Assigned task 1:
What resonance order does the excerpt on pneumatic tire noise identify as forming the major peak of the air column noise?

The present invention relates to a pneumatic tire having at least one circumferential groove extending in a tire circumferential direction and a plurality of resonators configured to reduce a noise generated by resonance in a tubular space defined by the circumferential groove and a contact surface of the road. The present invention intends to improve quietness by reducing the noise generated from the pneumatic tire, braking performance, drainage performance and steering stability on a wet road surface.

BACKGROUND ART

In recent years, the noise of vehicles attributes to loaded rolling of the pneumatic tire has been increased in accordance with enhancement of quietness of vehicles, whose reduction has been required. Above all, the noise of the pneumatic tire at a high frequency, particularly around 1000 Hz, is a main cause of a vehicle exterior noise. It has been required to take measures to reduce it in terms of an environmental problem.

The noise of the tire around 1000 Hz is generated mainly by air column resonance. The air column resonance is a noise generated by resonance in the tubular space defined by the circumferential groove continuously extending in a circumferential direction of a tread and a road surface. The air column noise is often measured at about 800-1200 Hz for common vehicles and, having a sound pressure level with a high peak and a wide frequency band, accounts for a large share of the noises generated from the pneumatic tire. As shown in FIG. 1, when the circumferential groove positioned within a contact patch has a length L under a normal condition of an inner pressure and a weight bearing, a resonance frequency (Hz) may be obtained from

$\begin{array}{cc}{f}_n=\frac{\mathrm{nc}}{2L}(n=1,2,\dots )& \left[\mathrm{Formula}1\right]\end{array}$

Here, “n” corresponds to an n-th order resonance, whereas “c” denotes the speed of sound through the air, which is generally defined 343.7 (m/s) under a condition of an atmosphere pressure 1 atm and the temperature at 20 degrees Celsius. Among infinite resonance orders as shown in Formula 1, primary resonance (n=1) forms a major peak of the noise and has the frequency often measured at about 800-1200 Hz for common vehicles. That is, a problematic frequency of the air column resonance is expressed by

$\begin{array}{cc}f=\frac{c}{2L}& \left[\mathrm{Formula}2\right]\end{array}$

In addition, since a human has a particularly acute sense of hearing at the frequency band around 1000 Hz (A weighting), it is effective to reduce such an air column resonance in terms of improvement of quietness for a driver during driving, as well.

Data for this task:
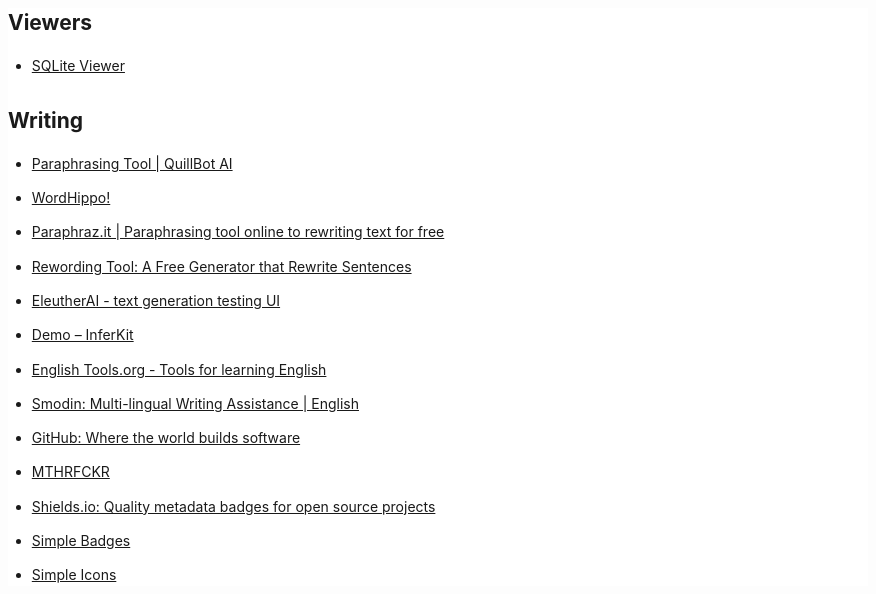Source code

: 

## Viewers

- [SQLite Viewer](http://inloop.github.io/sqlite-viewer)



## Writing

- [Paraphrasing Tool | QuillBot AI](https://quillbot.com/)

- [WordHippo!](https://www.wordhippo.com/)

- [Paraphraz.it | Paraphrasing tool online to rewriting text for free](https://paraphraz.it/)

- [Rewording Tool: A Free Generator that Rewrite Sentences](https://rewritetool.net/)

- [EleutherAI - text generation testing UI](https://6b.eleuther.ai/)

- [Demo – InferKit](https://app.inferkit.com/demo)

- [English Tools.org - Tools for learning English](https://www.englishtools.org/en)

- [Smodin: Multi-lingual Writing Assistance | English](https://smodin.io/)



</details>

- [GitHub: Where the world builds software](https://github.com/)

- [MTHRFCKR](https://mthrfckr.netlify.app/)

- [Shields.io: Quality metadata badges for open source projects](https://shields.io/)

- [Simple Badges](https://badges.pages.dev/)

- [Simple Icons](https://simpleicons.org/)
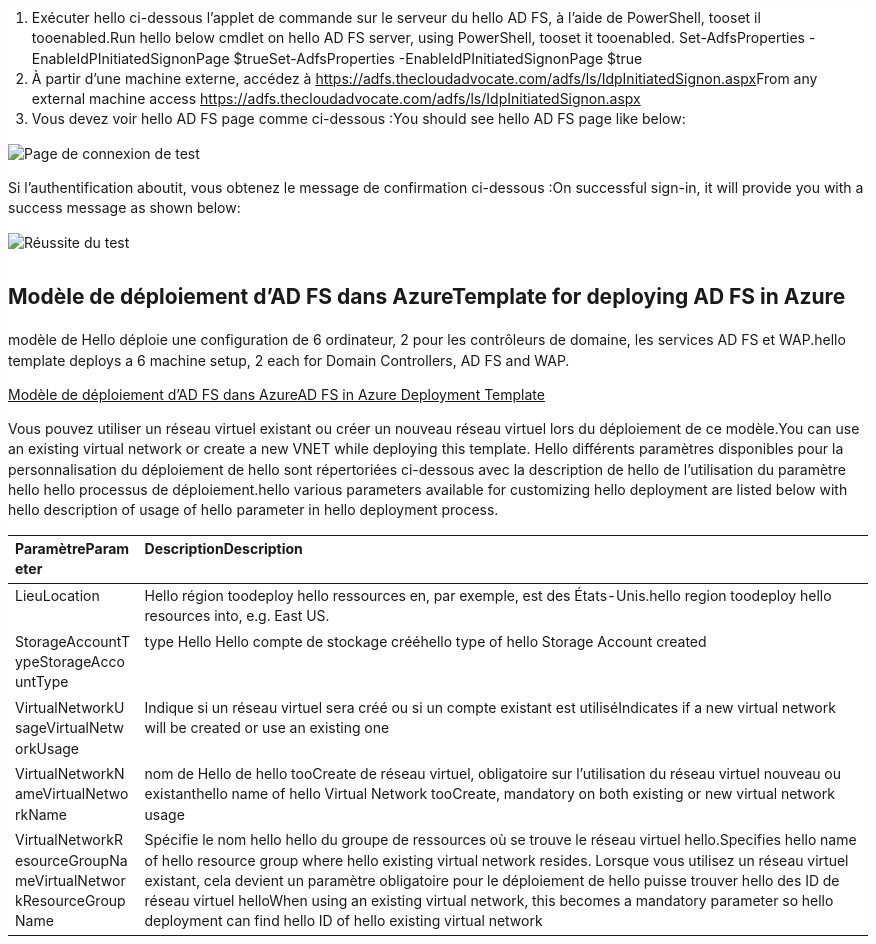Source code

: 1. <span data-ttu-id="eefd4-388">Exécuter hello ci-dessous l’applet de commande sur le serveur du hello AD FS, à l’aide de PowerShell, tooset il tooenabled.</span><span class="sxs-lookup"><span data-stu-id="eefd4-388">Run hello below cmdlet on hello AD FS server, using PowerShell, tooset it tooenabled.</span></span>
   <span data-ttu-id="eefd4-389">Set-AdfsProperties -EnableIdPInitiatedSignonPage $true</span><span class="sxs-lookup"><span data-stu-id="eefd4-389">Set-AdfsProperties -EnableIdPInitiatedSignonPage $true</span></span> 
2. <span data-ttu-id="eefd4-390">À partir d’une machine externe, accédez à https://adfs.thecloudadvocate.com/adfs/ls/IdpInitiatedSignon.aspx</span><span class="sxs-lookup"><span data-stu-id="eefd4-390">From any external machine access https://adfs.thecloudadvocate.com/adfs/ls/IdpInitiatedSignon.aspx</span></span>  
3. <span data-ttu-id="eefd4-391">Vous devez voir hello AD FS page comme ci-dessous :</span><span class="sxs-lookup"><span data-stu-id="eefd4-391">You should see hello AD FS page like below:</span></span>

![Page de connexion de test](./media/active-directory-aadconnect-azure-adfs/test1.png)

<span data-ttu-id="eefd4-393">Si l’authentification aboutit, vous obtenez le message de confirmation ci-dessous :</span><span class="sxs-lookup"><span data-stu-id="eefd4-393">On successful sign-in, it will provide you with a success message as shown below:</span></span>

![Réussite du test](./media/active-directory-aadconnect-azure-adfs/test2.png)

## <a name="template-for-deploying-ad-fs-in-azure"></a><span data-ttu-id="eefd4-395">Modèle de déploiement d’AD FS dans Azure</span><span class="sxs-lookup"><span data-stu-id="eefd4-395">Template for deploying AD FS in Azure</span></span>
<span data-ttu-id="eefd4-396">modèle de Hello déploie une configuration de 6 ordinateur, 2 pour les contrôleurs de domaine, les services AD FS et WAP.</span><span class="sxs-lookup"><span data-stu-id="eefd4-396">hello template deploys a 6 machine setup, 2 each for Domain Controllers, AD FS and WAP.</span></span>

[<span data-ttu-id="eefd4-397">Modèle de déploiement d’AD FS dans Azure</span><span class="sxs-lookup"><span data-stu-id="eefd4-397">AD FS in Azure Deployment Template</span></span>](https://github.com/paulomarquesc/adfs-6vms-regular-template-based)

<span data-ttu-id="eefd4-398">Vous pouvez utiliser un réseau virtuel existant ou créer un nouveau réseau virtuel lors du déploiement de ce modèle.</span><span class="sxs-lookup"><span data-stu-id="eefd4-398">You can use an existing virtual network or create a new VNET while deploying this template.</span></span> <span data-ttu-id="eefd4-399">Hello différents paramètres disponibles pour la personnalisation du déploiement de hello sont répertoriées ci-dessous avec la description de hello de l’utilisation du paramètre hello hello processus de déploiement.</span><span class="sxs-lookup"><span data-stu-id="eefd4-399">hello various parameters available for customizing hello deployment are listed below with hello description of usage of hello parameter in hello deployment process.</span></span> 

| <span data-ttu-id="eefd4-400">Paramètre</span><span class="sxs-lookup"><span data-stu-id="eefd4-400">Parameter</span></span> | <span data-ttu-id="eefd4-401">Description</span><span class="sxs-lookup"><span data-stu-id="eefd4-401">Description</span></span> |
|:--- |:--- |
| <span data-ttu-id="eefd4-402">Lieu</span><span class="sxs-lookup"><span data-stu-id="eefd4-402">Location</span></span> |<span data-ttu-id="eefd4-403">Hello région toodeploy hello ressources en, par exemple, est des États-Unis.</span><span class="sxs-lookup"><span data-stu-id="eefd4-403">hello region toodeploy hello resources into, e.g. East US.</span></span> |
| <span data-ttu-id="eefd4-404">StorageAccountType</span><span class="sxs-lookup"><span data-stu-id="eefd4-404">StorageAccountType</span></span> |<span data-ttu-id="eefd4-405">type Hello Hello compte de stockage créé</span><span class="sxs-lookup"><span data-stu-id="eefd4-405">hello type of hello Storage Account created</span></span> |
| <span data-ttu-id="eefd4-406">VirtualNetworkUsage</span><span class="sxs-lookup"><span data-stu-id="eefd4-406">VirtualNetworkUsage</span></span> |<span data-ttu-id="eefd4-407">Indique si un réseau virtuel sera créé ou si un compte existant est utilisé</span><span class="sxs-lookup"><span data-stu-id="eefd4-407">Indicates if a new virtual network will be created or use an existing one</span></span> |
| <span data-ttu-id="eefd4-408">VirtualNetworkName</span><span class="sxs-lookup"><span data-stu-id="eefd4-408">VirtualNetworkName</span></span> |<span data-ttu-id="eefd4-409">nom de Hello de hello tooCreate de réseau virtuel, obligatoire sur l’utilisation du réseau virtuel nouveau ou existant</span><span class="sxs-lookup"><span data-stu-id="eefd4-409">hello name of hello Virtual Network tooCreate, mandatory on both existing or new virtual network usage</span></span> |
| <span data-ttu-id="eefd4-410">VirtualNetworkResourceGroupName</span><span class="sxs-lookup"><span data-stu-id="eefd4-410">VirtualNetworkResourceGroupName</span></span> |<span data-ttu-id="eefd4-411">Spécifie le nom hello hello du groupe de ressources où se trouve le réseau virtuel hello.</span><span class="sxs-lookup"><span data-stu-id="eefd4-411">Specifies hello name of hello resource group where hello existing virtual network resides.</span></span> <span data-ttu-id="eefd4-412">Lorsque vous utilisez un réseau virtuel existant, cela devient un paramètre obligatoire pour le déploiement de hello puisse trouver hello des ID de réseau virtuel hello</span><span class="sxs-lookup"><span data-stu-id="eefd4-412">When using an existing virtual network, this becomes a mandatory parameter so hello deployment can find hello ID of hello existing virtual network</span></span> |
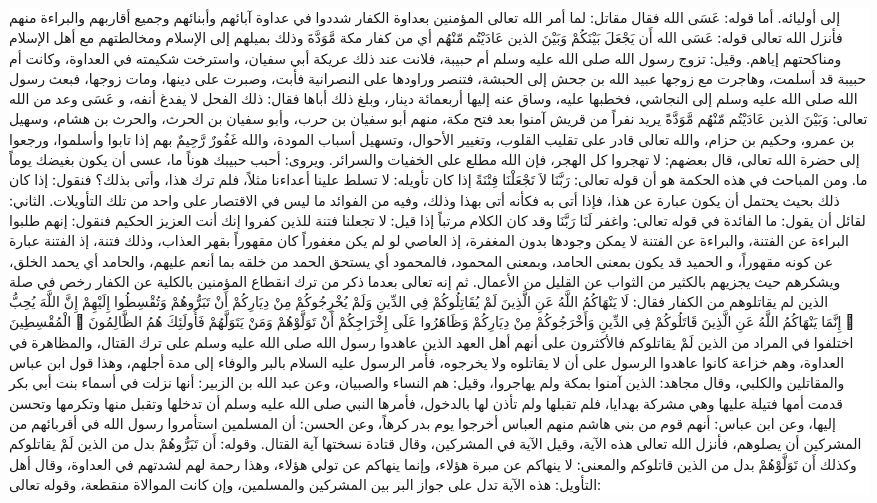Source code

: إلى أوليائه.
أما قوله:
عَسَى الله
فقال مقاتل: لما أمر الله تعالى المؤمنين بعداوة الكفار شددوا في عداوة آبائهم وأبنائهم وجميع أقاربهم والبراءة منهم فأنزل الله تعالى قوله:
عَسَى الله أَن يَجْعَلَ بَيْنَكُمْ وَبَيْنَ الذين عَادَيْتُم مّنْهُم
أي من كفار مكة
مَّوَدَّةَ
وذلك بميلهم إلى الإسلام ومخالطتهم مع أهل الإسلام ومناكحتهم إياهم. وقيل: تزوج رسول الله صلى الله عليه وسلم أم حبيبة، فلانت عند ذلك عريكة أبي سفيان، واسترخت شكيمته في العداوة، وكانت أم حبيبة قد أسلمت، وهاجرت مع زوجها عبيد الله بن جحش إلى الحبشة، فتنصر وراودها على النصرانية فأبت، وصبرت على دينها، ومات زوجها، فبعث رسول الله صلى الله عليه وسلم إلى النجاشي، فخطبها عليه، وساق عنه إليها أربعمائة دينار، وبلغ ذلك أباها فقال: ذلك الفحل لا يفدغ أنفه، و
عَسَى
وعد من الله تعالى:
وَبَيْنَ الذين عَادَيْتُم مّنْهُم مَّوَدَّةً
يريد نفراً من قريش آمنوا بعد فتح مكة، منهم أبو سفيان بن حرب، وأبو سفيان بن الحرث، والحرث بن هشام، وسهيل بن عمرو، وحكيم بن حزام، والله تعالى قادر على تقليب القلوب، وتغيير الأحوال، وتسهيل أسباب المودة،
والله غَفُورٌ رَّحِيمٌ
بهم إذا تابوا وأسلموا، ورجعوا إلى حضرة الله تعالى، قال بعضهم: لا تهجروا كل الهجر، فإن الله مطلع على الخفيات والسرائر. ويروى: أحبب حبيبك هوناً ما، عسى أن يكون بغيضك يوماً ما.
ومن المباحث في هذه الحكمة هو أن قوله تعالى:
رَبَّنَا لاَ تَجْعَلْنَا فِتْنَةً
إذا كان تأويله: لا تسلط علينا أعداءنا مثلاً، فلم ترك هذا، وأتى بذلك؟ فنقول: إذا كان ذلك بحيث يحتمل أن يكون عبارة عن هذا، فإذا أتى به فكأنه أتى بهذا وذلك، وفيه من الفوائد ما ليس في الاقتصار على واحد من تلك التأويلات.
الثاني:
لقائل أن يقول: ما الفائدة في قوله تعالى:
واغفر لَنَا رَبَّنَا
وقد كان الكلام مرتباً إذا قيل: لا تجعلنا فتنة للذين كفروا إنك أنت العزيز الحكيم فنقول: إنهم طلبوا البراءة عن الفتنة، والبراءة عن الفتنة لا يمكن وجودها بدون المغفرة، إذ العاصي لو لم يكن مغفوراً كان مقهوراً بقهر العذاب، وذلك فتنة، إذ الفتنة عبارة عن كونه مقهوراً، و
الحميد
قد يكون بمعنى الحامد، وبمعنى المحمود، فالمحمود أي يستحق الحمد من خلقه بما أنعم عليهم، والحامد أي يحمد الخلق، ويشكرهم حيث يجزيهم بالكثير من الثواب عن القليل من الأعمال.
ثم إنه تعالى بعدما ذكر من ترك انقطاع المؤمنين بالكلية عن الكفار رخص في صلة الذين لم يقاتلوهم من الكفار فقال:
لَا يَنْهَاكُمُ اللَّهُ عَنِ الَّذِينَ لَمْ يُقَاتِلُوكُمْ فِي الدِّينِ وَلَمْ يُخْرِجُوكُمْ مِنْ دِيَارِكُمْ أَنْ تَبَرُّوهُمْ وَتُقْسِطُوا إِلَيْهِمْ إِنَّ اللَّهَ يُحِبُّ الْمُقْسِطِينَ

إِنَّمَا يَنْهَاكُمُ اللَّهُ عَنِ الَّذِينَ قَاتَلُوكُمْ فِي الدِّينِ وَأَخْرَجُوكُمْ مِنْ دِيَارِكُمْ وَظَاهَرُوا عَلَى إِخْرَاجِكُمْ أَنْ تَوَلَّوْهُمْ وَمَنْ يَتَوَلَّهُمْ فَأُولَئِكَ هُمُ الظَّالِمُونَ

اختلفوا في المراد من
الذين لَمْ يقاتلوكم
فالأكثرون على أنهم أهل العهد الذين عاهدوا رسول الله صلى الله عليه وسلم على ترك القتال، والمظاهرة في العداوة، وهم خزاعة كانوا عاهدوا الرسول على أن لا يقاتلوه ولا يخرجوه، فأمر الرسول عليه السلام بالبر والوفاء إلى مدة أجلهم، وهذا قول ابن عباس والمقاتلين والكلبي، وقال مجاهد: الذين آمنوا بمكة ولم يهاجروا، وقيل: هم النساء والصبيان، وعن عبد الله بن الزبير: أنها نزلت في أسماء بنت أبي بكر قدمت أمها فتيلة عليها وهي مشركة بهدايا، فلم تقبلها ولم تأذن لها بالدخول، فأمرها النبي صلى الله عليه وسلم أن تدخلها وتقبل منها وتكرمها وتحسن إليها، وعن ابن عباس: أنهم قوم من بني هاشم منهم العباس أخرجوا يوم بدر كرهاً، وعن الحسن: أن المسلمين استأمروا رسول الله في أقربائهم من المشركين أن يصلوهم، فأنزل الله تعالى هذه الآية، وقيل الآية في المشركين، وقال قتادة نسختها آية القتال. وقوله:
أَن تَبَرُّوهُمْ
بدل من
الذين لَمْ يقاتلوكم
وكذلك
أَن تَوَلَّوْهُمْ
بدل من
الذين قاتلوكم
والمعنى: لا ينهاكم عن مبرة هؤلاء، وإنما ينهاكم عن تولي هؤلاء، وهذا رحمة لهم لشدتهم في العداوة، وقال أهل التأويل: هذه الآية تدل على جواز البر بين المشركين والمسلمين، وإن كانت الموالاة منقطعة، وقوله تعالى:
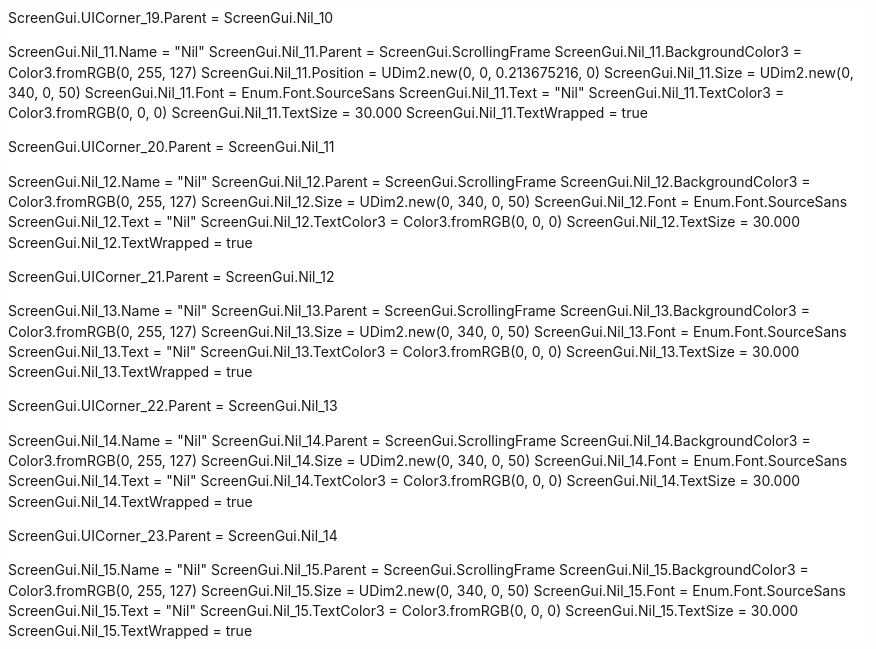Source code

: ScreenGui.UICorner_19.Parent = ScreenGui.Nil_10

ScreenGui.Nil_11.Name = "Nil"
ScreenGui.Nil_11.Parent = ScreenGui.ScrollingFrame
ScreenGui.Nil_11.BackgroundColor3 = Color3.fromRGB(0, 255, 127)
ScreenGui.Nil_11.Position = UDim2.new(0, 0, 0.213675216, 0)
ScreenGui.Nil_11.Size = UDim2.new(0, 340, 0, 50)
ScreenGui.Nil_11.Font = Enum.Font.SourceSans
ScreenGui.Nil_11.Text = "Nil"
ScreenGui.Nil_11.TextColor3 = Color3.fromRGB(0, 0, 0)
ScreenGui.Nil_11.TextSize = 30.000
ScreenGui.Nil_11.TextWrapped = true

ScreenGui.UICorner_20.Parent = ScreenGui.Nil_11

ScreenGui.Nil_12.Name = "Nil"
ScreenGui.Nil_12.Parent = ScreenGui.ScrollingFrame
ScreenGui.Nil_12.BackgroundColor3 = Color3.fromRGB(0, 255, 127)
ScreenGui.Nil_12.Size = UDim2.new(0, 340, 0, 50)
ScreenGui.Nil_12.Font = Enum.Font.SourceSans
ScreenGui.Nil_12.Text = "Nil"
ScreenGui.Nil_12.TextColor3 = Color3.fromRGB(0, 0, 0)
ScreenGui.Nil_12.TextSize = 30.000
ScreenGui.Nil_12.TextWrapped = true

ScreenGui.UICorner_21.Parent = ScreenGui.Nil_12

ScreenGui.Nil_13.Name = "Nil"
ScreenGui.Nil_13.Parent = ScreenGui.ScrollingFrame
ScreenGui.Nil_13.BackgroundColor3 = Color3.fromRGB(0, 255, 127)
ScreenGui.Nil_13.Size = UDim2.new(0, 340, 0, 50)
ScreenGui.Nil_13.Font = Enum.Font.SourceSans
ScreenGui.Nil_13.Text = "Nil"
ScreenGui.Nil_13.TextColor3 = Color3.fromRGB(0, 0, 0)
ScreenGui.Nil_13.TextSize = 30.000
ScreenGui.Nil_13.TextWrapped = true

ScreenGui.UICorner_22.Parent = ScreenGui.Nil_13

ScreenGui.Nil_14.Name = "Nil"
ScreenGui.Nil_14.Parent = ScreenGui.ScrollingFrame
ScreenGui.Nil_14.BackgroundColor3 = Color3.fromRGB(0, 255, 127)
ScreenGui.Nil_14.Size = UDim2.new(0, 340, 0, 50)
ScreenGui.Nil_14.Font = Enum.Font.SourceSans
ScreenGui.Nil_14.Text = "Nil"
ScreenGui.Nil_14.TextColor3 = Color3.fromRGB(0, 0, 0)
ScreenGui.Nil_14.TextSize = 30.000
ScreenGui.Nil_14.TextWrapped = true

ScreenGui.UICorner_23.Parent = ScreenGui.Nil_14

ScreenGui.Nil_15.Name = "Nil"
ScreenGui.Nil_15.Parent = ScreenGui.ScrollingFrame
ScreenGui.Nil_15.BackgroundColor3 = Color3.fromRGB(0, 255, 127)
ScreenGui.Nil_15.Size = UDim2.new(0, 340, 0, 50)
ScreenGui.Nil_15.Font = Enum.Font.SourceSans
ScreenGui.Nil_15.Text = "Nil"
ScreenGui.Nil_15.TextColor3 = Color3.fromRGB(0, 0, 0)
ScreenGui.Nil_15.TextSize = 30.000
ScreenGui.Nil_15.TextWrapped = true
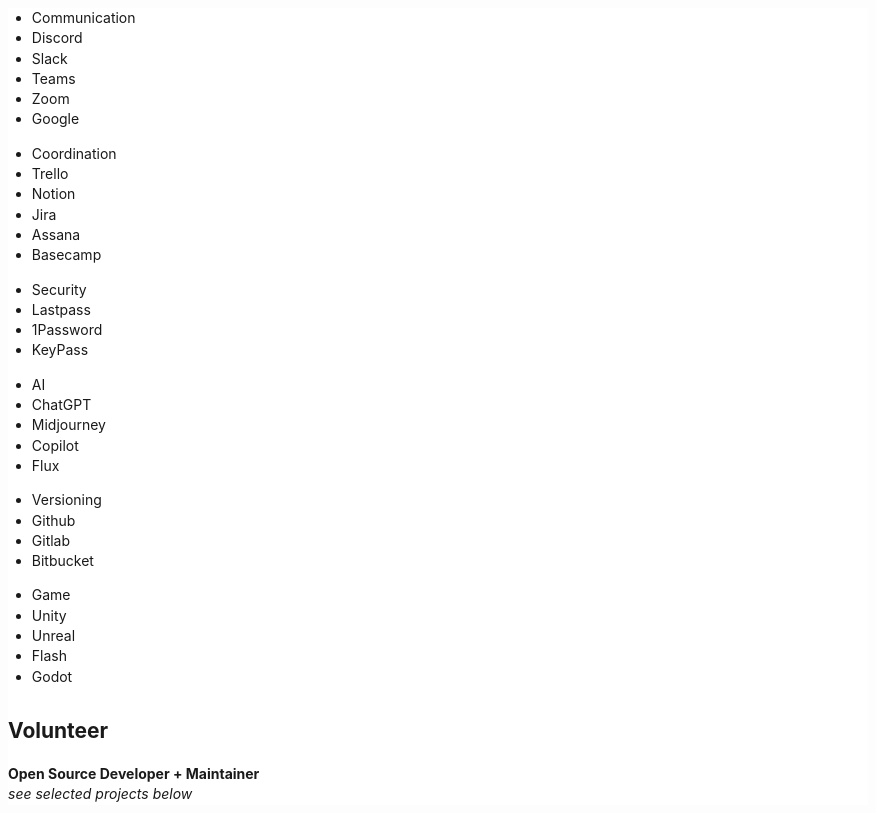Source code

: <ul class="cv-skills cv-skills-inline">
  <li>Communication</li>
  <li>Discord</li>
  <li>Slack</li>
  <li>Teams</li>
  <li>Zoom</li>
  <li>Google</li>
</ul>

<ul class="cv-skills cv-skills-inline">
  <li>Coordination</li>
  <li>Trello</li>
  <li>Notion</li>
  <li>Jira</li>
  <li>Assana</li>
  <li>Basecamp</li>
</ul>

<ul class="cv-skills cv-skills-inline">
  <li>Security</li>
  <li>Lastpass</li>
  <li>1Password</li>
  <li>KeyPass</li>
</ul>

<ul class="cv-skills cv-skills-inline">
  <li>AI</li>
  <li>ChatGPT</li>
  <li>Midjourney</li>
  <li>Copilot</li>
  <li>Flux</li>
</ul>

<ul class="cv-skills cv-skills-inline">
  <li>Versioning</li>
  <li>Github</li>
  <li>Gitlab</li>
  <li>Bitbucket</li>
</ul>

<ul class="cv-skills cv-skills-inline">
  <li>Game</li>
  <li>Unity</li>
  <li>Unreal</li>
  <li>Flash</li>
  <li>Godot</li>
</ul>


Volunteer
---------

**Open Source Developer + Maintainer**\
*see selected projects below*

Assigned task 2:
Give every line of the records, from their start down to the line containing "- [Rewording Tool: A", as a JSON list of strings with one string per line, both ends included and blank lines omitted. Leave the pictures out of the answer.

Solution 1:
The primary resonance, where n=1, forms the major peak of the noise.

Solution 2:
[
  "Source code",
  ": ",
  "## Viewers",
  "- [SQLite Viewer](http://inloop.github.io/sqlite-viewer)",
  "## Writing",
  "- [Paraphrasing Tool | QuillBot AI](https://quillbot.com/)",
  "- [WordHippo!](https://www.wordhippo.com/)",
  "- [Paraphraz.it | Paraphrasing tool online to rewriting text for free](https://paraphraz.it/)",
  "- [Rewording Tool: A Free Generator that Rewrite Sentences](https://rewritetool.net/)"
]